An Interlaboratory Evaluation of a Targeted Lipidomics Method in Plasma

Importance of the Topic

Targeted lipidomics enables accurate quantification of hundreds of lipid species in plasma, critical for understanding metabolic dysregulation, disease biomarkers, and therapeutic monitoring. Robust, transferrable methods are essential for large cohort studies and cross-laboratory comparisons.

Objectives and Study Overview

• Evaluate interlaboratory transferability of a 16-minute targeted LC/TQ lipidomics method.
• Assess precision of retention times and peak areas across four laboratories in the US.
• Demonstrate robustness of method implementation and troubleshooting processes.

Methodology and Instrumentation

Plasma samples included NIST SRM 1950 and mixed-gender normal human plasma. Lipids were extracted using a single-phase butanol–methanol protocol with SPLASH II internal standards. A 16-minute reversed-phase LC/TQ method covered 44 lipid classes (~763 lipids in 0.1 µL plasma). Data were acquired on independent Agilent LC/MS systems using MassHunter software and processed with dynamic MRM and retention time referencing.

Used Instrumentation

• Agilent 1290 Infinity II LC with ZORBAX Eclipse Plus C18 column (100 × 2.1 mm, 1.8 µm).
• Agilent 6495 triple quadrupole mass spectrometer.
• Agilent MassHunter Acquisition and Quantitative Analysis software.

Key Results and Discussion

Retention time RSDs for 12 internal standards were below 0.25% intraday across sites. Slight RT shifts observed with new mobile phase preparation were addressed by an automated RT adjustment procedure. Peak abundance RSDs for 377–516 lipids were under 10% intraday. PCA separated NIST and BIO samples consistently, indicating high reproducibility. A QC lapse at one site on day 2 underscored the importance of standardized quality control protocols.

Benefits and Practical Applications

• High-throughput profiling with broad lipid coverage suitable for large population cohorts.
• Demonstrated interlaboratory precision enabling cross-site data integration.
• Robust chromatography enhances isomer and isobar separation critical for accurate annotation.

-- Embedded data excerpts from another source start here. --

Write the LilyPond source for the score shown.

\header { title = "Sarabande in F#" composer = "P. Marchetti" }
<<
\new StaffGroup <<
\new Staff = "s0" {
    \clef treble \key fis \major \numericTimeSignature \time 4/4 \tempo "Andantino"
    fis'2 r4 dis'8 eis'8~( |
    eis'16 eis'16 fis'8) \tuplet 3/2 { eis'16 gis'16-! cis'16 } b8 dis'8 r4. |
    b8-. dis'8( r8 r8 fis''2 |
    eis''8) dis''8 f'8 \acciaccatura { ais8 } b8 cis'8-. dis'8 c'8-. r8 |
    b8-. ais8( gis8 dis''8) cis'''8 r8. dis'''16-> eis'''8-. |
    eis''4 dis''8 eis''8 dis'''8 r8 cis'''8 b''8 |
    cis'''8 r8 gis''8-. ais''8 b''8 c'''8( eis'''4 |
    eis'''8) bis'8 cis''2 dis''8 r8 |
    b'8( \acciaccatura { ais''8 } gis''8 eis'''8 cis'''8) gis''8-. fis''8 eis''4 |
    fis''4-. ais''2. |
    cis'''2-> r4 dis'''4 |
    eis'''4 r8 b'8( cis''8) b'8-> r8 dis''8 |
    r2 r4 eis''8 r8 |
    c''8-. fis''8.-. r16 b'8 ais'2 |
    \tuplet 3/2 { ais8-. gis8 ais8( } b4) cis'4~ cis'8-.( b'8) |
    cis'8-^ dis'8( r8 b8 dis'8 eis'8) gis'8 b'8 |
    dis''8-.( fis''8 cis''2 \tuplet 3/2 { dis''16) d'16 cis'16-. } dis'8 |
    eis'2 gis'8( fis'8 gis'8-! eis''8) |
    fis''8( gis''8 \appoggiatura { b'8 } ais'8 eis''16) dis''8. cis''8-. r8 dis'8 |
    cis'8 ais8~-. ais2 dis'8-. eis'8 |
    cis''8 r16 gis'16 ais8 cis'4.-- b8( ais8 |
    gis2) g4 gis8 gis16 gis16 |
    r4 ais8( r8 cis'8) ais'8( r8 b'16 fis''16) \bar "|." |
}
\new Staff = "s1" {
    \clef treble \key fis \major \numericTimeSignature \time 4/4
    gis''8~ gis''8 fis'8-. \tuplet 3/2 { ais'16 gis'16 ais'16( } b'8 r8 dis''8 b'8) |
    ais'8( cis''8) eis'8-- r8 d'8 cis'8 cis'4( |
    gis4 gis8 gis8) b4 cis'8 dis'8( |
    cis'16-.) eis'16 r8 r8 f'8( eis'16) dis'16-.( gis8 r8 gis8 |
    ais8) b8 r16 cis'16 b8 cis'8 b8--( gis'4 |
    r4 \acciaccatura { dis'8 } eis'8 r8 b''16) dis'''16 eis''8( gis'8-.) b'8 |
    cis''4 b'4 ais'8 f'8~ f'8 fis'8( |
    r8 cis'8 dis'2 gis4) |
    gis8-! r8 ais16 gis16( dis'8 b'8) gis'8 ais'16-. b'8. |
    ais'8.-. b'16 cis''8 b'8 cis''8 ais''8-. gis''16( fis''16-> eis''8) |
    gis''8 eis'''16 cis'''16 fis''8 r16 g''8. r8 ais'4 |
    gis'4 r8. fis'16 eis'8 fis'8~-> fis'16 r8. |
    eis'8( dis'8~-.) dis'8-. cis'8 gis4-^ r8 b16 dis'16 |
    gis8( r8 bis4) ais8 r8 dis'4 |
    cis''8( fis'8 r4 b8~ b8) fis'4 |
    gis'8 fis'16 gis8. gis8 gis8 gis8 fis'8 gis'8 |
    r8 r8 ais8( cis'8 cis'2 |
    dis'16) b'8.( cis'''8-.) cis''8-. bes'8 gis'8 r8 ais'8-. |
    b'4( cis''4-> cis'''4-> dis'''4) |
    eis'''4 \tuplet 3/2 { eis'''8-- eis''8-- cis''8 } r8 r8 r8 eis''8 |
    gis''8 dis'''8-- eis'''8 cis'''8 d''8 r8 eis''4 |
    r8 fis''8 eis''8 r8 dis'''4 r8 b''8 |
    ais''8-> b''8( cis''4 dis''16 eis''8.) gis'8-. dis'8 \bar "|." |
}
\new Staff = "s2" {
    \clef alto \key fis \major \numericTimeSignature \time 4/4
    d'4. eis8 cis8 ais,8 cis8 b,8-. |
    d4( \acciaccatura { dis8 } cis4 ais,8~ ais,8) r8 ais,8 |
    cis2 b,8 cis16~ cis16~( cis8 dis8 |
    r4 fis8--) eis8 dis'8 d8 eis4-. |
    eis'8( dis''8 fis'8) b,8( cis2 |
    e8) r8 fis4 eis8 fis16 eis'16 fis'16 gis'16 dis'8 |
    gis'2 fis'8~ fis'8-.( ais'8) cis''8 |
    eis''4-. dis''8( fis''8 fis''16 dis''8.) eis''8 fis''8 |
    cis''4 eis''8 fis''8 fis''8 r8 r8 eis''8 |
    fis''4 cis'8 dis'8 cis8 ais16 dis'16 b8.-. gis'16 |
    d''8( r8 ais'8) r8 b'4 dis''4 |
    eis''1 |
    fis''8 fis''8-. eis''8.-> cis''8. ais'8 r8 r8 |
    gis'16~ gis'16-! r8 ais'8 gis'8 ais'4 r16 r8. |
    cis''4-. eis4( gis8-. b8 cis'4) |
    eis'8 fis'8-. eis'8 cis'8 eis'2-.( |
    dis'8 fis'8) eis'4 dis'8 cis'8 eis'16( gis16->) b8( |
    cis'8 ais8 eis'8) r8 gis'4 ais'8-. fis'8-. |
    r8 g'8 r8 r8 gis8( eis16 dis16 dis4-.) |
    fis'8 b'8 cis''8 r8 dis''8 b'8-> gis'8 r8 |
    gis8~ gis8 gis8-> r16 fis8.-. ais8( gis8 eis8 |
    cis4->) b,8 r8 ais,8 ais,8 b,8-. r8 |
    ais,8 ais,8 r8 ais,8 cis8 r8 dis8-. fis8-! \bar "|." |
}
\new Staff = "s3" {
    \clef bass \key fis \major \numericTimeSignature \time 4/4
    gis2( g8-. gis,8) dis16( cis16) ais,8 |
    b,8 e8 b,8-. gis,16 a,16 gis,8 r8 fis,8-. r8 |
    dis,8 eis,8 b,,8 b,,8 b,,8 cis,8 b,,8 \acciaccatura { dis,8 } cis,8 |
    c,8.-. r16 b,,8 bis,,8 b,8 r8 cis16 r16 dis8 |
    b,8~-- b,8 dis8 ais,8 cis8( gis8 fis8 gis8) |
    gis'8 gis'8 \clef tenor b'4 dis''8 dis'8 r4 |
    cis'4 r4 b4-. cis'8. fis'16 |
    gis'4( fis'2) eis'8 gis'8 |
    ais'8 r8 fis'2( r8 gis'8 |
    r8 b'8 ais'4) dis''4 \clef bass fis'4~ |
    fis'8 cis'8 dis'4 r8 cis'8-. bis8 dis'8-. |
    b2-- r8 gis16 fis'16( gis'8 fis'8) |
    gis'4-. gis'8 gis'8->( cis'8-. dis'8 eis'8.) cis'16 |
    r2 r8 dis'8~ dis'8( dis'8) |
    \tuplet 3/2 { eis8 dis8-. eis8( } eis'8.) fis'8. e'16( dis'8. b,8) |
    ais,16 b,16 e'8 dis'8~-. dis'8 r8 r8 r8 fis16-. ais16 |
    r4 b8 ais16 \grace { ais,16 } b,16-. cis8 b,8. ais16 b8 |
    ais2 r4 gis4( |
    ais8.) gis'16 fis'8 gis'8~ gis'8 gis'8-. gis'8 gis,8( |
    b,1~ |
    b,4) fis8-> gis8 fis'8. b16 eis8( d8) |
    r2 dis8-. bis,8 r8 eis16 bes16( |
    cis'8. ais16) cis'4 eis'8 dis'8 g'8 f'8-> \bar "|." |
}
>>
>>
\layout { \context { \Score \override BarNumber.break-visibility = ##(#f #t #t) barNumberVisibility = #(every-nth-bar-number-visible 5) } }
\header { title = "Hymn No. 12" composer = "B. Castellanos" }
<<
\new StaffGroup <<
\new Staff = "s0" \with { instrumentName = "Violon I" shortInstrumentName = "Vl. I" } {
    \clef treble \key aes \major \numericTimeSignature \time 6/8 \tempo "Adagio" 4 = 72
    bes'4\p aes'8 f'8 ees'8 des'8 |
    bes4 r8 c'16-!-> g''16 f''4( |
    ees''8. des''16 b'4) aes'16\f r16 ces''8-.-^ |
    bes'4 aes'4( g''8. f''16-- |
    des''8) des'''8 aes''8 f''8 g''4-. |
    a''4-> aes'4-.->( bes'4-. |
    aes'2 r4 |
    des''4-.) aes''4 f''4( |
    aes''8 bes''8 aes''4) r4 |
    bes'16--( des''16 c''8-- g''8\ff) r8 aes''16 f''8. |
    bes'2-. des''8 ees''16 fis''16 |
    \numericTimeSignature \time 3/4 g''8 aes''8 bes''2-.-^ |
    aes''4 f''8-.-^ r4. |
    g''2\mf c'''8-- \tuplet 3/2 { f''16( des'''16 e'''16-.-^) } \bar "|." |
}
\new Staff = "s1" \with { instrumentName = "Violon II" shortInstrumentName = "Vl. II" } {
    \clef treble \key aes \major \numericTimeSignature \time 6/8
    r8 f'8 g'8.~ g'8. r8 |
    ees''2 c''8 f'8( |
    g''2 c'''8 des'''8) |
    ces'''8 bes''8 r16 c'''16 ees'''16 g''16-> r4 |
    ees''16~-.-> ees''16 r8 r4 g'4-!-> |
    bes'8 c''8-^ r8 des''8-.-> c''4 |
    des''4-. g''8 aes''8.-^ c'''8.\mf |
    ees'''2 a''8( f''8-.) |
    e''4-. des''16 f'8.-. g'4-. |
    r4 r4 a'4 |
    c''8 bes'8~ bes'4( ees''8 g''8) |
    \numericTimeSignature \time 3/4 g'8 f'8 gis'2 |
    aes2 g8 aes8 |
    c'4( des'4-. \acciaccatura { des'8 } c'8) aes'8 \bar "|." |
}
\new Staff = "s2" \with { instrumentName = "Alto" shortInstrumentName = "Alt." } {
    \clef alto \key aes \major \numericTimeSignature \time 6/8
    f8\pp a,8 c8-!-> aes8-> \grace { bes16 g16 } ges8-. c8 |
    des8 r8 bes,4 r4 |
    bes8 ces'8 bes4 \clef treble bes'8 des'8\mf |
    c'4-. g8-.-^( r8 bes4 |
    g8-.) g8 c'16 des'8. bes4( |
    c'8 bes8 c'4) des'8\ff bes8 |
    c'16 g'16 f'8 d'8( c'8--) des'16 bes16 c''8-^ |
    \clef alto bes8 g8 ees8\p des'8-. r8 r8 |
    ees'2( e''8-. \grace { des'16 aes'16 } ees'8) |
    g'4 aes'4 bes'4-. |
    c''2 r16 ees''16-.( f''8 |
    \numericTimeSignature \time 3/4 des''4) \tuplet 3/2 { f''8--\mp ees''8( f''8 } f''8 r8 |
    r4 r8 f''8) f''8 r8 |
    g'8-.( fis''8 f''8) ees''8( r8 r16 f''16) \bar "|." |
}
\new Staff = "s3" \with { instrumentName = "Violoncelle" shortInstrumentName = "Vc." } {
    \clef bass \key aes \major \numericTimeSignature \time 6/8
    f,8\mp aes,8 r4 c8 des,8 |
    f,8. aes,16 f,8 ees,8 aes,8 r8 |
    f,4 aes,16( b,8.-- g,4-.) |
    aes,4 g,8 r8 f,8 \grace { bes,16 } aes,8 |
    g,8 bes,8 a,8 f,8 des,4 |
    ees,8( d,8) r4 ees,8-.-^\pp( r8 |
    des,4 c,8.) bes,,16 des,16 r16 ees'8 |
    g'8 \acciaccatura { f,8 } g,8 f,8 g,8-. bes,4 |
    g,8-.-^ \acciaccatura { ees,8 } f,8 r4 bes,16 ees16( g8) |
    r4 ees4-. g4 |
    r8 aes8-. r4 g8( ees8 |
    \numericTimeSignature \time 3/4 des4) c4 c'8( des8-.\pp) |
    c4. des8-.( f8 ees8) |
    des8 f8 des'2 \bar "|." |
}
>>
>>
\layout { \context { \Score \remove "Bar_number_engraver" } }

Future Trends and Applications

Automation of retention time adjustments and QC checks will further streamline transferability. Expanding targeted panels to disease-specific lipid biomarkers and integrating with untargeted discovery workflows can enhance biological insights. Standardized interlaboratory exercises will support method harmonization in clinical metabolomics.

Conclusion

The curated LC/TQ lipidomics method delivers consistent, high-quality lipid quantification across different laboratories. Low retention time and peak area variability, combined with effective QC procedures, make it a reliable tool for large-scale clinical and translational studies.

References

• Sartain M. et al. A Comprehensive, Curated, High-Throughput Method for the Detailed Analysis of the Plasma Lipidome. Agilent Technologies Application Note 5994-3747EN, 2021.
• Agilent Technologies. Lipidomics Analysis with Lipid Annotator and Mass Profiler Professional. Technical Overview 5994-1111EN, 2020.
• Agilent Technologies. Lipid Profiling Workflow Demonstrates Disrupted Lipogenesis Induced with Drug Treatment in Leukemia Cells. Application Note 5994-1356EN, 2020.
• Huynh K. et al. High-Throughput Plasma Lipidomics: Detailed Mapping of the Associations with Cardiometabolic Risk Factors. Cell Chem. Biol. 26(1):71–84.e4, 2019.
• Quehenberger O. et al. Lipidomics Reveals a Remarkable Diversity of Lipids in Human Plasma. Journal of Lipid Research 51(11):3299–3305, 2010.
• Bowden J. A. et al. Harmonizing Lipidomics: NIST Interlaboratory Comparison Exercise for Lipidomics Using SRM 1950-Metabolites in Frozen Human Plasma. Journal of Lipid Research 58(12):2275–2288, 2017.